Let’s elaborate it with an example:
Wagon Mound Case:
(Overseas Tankship (UK) Ltd. v. Mort Dock and Engineering). (1961) AC 388.
So, in this case, OT. Ltd was charterers by a ship named, Wagon Mound an oil-burning vessel. One day, the wagon mound stopped at the C.oil Co.’s wharf in Sydney harbour to take on fuel oil and because of the negligent act of one of the OT. Ltd.’s servant, a large quantity of fuel oil got split into the water and after a few hours the oil was spread to MD LTD’s wharf about 600 feet away from another ship, the Corrimal was under repair. While welding the Corrimal the MD Ltd.’s manager realized about the presence of the oil, so then and there they stopped the welding operation.
Two days later, the oil caught fire, and MD LTD’s wharf was brutally damaged. The plaintiff (MD LTD) brought the case to the court and sued the defendant (OT LTD).
In the High court, the judge applied Re polemis, and the defendant was found liable as he was considered responsible for his negligent act.
At the court of appeal, the case was appealed by the defendant and disapproved of the direct consequence test in Re polemis. The court held that OT. LTD couldn’t be held liable to pay the compensation for the damages to the wharf.
RES IPSA loquitor (the thing speaks for itself).
Rule of innocent until proven guilty is reversed. Act causing injury itself raises a strong presumption of negligence on the part of the tortfeasor.
- Incident occurred
- It caused injury
- The defendant was in direct control of things that lead to an accident.
For e.g.: A surgeon left a scissor inside the stomach of the patient after an operation.
Types of Negligence:
Though there are many types of Negligence the most common can be the following ones:
- Contributory Negligence
- Composite Negligence
Contributory negligence means when the plaintiff fails to exercise reasonable care for his safety.
So, it’s a defense often used by the defendant.
Following are the points that are covered under contributory negligence:
- If there is negligence on the part of the plaintiff, then he/she cannot sue the defendant for the injury caused to the plaintiff.
- Contributory negligence can at times be pleased as a complete defense as well.
- It can also be used for reducing damages to a particular extent.
So, it depends on how graver is the contribution to the negligent act by the plaintiff and lesser the damages would be.

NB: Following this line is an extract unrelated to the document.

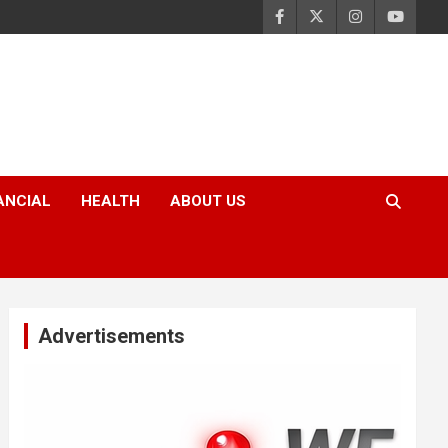
ANCIAL
HEALTH
ABOUT US
Advertisements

Let’s simplify it more with the help of an example:
In a situation where normally, a person would be entitled fully 100% damages but if the plaintiff has been found guilty of contributing towards the negligent act then he would only get a part out of the full (i.e.) 50% of the total damages.
The doctrine of the last opportunity:
The doctrine basically states that a situation where a person has the last opportunity to avoid any kind of injury is responsible for any damage arising out of the injury.

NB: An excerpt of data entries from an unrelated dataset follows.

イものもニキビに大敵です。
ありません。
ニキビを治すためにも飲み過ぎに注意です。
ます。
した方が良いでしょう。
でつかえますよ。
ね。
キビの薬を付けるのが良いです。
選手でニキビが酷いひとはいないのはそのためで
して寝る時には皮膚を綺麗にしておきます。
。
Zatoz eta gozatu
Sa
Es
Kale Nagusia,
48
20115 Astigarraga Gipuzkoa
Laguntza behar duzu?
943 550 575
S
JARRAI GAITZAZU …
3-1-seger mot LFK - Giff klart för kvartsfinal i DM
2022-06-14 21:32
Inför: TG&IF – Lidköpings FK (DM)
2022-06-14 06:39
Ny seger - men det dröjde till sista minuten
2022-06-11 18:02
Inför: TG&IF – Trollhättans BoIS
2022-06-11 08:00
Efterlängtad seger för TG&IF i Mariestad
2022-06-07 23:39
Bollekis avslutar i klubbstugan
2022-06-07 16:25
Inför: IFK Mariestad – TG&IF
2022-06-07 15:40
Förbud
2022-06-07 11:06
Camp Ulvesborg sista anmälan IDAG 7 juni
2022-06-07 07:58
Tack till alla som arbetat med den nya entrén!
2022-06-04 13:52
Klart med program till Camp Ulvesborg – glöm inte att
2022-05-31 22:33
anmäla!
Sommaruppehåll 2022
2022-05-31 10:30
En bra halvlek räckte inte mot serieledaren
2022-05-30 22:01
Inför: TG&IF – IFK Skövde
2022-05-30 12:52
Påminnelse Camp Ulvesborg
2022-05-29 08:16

Butterfield v. Forrester (1809) 103 E.R. 926:
In this case, the defendant negligently left a pole across the highway road and the plaintiff too was driving extremely carelessly did not notice that pole and gone through an accident.

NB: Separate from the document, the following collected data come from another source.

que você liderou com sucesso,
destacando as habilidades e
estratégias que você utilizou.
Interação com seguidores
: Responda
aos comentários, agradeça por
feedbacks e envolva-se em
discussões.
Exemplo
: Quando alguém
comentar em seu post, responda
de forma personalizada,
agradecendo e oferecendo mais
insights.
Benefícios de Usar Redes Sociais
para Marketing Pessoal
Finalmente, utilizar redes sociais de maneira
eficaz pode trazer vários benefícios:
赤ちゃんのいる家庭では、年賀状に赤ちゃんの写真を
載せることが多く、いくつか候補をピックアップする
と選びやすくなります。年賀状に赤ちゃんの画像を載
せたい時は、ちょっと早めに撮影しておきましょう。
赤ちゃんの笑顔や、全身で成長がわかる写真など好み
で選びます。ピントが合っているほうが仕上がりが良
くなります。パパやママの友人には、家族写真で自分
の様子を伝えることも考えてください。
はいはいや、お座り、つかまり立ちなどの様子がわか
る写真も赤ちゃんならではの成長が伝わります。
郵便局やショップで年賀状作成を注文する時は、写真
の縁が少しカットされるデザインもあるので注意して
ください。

Court held that the plaintiff could not recover damages from the defendant as he himself failed to take reasonable care and contributed to causing the act and that if he drove carefully he could have easily avoided the accident to happen because he had the last opportunity to do that.
Composite negligence is negligence wherein 2 parties contribute to the injury of a third party.
So, basically both the parties are responsible for the 3rd party and they are supposed to pay the compensation.
New India Assurance Company Ltd, (2015) 9 SCC 273
In the case of New India Assurance Company Ltd, (2015) 9 SCC 273, Supreme Court had held that “In the case of composite negligence, the plaintiff/claimant is entitled to sue both or any one of the joint tortfeasors and to recover the entire compensation as a liability of joint tortfeasors is joint and several”.